Problem to work on — Find every line below with the string "animated" and pick it out.

┄┄┄┄┄┄

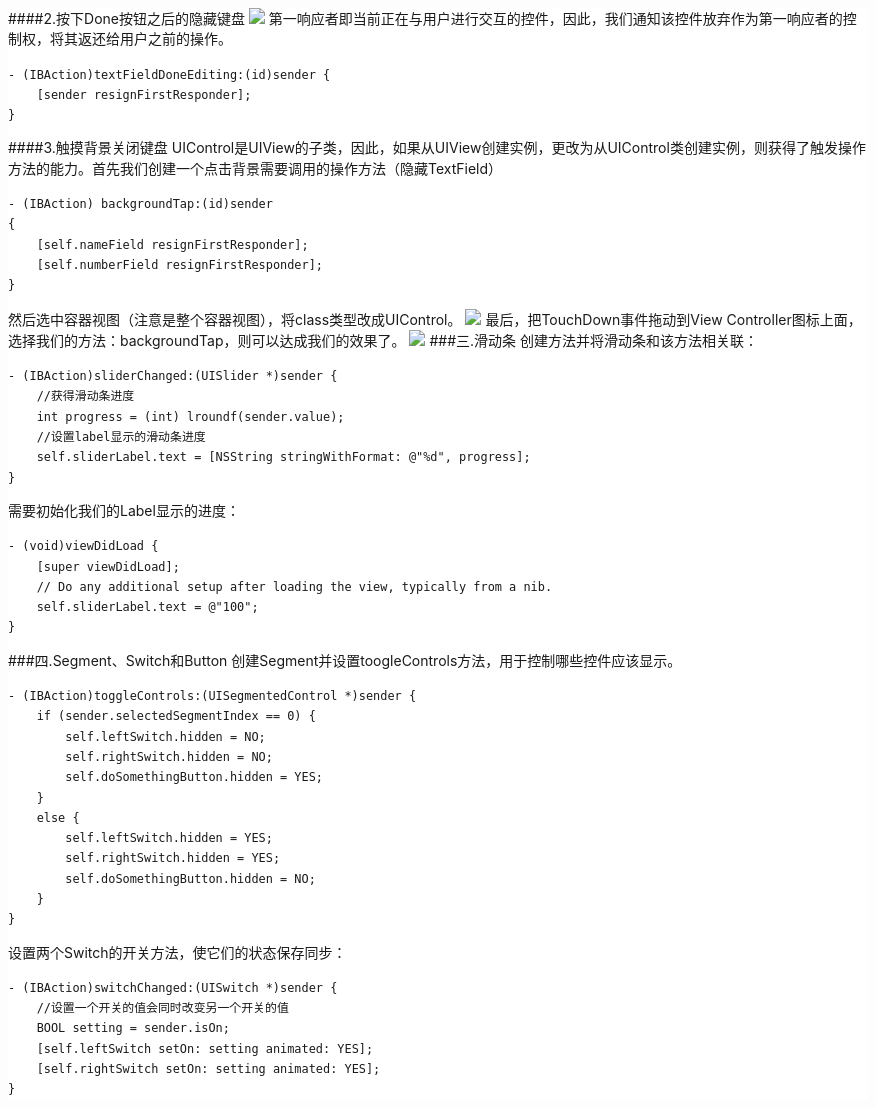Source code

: ####2.按下Done按钮之后的隐藏键盘
![](https://upload-images.jianshu.io/upload_images/8407639-d5ac51d10f579722.png?imageMogr2/auto-orient/strip%7CimageView2/2/w/1240)
第一响应者即当前正在与用户进行交互的控件，因此，我们通知该控件放弃作为第一响应者的控制权，将其返还给用户之前的操作。
```
- (IBAction)textFieldDoneEditing:(id)sender {
    [sender resignFirstResponder];
}
```
####3.触摸背景关闭键盘
UIControl是UIView的子类，因此，如果从UIView创建实例，更改为从UIControl类创建实例，则获得了触发操作方法的能力。首先我们创建一个点击背景需要调用的操作方法（隐藏TextField）
```
- (IBAction) backgroundTap:(id)sender
{
    [self.nameField resignFirstResponder];
    [self.numberField resignFirstResponder];
}
```
然后选中容器视图（注意是整个容器视图），将class类型改成UIControl。
![](https://upload-images.jianshu.io/upload_images/8407639-852cc45e4a42672b.png?imageMogr2/auto-orient/strip%7CimageView2/2/w/1240)
最后，把TouchDown事件拖动到View Controller图标上面，选择我们的方法：backgroundTap，则可以达成我们的效果了。
![](https://upload-images.jianshu.io/upload_images/8407639-77e90113551f5ee1.png?imageMogr2/auto-orient/strip%7CimageView2/2/w/1240)
###三.滑动条
创建方法并将滑动条和该方法相关联：
```
- (IBAction)sliderChanged:(UISlider *)sender {
    //获得滑动条进度
    int progress = (int) lroundf(sender.value);
    //设置label显示的滑动条进度
    self.sliderLabel.text = [NSString stringWithFormat: @"%d", progress];
}
```
需要初始化我们的Label显示的进度：
```
- (void)viewDidLoad {
    [super viewDidLoad];
    // Do any additional setup after loading the view, typically from a nib.
    self.sliderLabel.text = @"100";
}
```
###四.Segment、Switch和Button
创建Segment并设置toogleControls方法，用于控制哪些控件应该显示。
```
- (IBAction)toggleControls:(UISegmentedControl *)sender {
    if (sender.selectedSegmentIndex == 0) {
        self.leftSwitch.hidden = NO;
        self.rightSwitch.hidden = NO;
        self.doSomethingButton.hidden = YES;
    }
    else {
        self.leftSwitch.hidden = YES;
        self.rightSwitch.hidden = YES;
        self.doSomethingButton.hidden = NO;
    }
}
```
设置两个Switch的开关方法，使它们的状态保存同步：
```
- (IBAction)switchChanged:(UISwitch *)sender {
    //设置一个开关的值会同时改变另一个开关的值
    BOOL setting = sender.isOn;
    [self.leftSwitch setOn: setting animated: YES];
    [self.rightSwitch setOn: setting animated: YES];
}
```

┄┄┄┄┄┄

Solution for this exercise —
    [self.leftSwitch setOn: setting animated: YES];
    [self.rightSwitch setOn: setting animated: YES];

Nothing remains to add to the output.